→ **EXTRACTED RECORDS**
* * * * * * *

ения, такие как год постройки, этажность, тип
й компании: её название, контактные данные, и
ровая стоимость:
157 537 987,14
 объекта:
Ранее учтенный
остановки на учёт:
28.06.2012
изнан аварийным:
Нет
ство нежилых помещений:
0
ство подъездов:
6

* * * * * * *

→ **REQUEST**
Can you copy every line of the records above, character for character, with nothing changed?

→ **EXERCISE OUTPUT**
ения, такие как год постройки, этажность, тип
й компании: её название, контактные данные, и
ровая стоимость:
157 537 987,14
 объекта:
Ранее учтенный
остановки на учёт:
28.06.2012
изнан аварийным:
Нет
ство нежилых помещений:
0
ство подъездов:
6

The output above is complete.